Their cases are just two among many cases of human rights violations inflicted on peasant families by government troops, as discussed in many fora during the various activities on the occasion of the “celebrations.” Kalumbay Chair Jomorito Goaymon said the attacks against indigenous peoples not only in Mindanao, but also in other parts of the country continue even with the earlier pronouncement by Pres. Benigno Simeon C. Aquino III that he would look into these cases.

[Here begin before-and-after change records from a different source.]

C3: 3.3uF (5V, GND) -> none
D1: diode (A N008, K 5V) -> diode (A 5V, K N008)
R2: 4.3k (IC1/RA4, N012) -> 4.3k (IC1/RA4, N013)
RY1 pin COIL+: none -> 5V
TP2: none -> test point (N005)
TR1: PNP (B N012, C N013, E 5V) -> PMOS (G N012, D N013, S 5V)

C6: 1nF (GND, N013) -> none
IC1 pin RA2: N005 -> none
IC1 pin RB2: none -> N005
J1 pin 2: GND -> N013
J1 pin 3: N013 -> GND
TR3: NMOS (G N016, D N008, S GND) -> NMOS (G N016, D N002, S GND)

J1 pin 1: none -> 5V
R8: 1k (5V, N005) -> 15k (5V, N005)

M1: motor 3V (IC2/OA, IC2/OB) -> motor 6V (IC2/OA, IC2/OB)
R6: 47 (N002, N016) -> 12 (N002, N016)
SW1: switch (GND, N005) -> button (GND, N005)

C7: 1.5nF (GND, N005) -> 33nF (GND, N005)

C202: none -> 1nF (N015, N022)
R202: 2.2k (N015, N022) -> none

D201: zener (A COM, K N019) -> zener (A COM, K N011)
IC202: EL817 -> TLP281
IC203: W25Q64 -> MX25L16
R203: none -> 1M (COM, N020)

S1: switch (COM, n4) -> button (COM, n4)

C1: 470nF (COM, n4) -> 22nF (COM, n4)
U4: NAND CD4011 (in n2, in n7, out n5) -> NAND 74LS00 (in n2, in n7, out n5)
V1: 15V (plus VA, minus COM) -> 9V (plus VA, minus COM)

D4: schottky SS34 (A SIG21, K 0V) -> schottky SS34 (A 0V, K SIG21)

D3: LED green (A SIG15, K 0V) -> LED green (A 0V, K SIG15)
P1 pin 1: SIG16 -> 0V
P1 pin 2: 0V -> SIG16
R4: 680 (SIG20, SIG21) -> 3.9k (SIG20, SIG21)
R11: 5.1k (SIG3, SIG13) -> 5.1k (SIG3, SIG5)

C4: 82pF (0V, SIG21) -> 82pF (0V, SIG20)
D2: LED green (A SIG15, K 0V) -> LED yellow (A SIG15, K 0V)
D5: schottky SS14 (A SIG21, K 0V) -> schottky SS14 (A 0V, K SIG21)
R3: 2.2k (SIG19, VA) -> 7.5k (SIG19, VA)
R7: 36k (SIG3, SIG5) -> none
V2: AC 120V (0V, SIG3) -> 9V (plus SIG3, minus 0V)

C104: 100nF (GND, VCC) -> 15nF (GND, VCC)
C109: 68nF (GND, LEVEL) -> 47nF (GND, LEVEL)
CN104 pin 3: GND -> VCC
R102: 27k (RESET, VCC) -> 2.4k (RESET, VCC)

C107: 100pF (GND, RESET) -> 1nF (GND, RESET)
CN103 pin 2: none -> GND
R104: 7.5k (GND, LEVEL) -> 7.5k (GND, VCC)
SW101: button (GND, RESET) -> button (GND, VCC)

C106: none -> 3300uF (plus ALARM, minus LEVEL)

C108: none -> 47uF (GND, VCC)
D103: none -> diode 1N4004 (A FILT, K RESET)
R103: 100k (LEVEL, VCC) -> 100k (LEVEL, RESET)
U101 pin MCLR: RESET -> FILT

Beverly Longid, Katribu Partylist president, said the attacks against the Aggay and the Higaonon show that the Aquino government’s counter-insurgency program Oplan Bayanihan is like Arroyo’s Oplan Bantay Laya I and II. During the period from June 30, 2010 to July 30, 2011, the national IP center Kalipunan ng Katutubong Mamamayan ng Pilipinas (Kamp) has documented eight cases of extra-judicial killings that include three Dumagats, one Aggay, two B’laans and two Higaonons. “Earlier, there was a trend of killing indigenous hunters, often mistaken as armed rebels. This time, it has become clearer that upland farmers and village leaders become targets because of their involvement in the people’s struggle for self-determination and in the defense of the ancestral domain,” added Longid.